* [Task]
In the cardiotoxicity study excerpt below, condense the paragraph beginning "Cardiac recovery has been reported" into a short list that keeps its main facts.

Cardiac recovery has been reported in some cases of anthracycline-induced cardiotoxicity. “ Acute recovery” can be classified as “ partial acute recovery” if the LVEF improved by >5 % or the LVEF improved to >50 %. “ Complete acute recovery” is defined as LVEF recovery to the baseline value. Complete acute recovery occurs most often after stopping the cardiotoxic agent and starting heart failure therapy [13]. In this study, we observed acute recovery in 12 of the 27 patients with LVEF declines; 5 of these cases had complete recovery and 7 had partial recovery. This is congruent with other studies observing LVEF stabilizations and acute recoveries after discontinuation of the offending agent [6, 14, 15].
The limitations of this study include the retrospective design, the size and the heterogeneity of the cancer diagnoses. The strength of a heterogeneous analysis is that it provides real clinical practice experience with use of these agents in a real-world patient population with significant degrees of comorbidity. Many of these patients would never have been included in clinical trials. Indeed, the slightly higher rate of clinically significant LVEF declines in this population as compared to recent prospective trials suggests that in a population with a high index of cardiac disease and risk factors, that cardiotoxicity of chemotherapy may be underappreciated. It is also possible that the 12.5 % incidence of LVEF decline in this study could be an overestimate since many patients receiving chemotherapy did not undergo serial LVEF assessment and were not captured in the denominator for this analysis.

Chart analysis data:
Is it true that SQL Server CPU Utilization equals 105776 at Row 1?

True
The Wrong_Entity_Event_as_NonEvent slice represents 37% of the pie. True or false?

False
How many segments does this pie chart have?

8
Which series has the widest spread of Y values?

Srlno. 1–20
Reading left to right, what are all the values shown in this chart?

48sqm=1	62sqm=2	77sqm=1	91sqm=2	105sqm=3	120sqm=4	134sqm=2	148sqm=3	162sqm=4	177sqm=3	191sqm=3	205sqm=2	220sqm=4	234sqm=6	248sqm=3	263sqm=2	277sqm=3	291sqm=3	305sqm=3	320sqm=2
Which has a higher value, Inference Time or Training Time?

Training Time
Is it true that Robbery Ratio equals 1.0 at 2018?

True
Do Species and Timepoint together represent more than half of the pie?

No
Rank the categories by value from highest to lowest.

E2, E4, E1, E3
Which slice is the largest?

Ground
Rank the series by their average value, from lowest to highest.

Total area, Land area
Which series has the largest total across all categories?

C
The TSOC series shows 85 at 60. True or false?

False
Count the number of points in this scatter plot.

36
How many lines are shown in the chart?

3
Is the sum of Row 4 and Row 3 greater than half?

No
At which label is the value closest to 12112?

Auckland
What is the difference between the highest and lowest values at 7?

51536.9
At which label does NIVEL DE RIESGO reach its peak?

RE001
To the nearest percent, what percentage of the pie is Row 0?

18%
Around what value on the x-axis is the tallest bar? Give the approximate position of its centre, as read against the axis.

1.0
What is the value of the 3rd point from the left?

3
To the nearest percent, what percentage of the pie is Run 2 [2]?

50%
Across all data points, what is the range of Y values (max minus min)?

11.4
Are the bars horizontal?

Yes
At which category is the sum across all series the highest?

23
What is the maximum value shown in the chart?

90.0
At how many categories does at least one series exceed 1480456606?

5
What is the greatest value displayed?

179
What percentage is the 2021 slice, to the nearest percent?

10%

* [Solution for this problem]
- Some cases of anthracycline-induced cardiotoxicity show cardiac recovery.
- Partial acute recovery: LVEF improves by >5% or rises to >50%.
- Complete acute recovery: LVEF returns to baseline. This most often follows stopping the cardiotoxic agent and starting heart failure therapy.
- In this study, 12 of 27 patients with LVEF declines had acute recovery: 5 complete and 7 partial.
- This matches other studies that saw LVEF stabilize and recover after the offending agent was discontinued.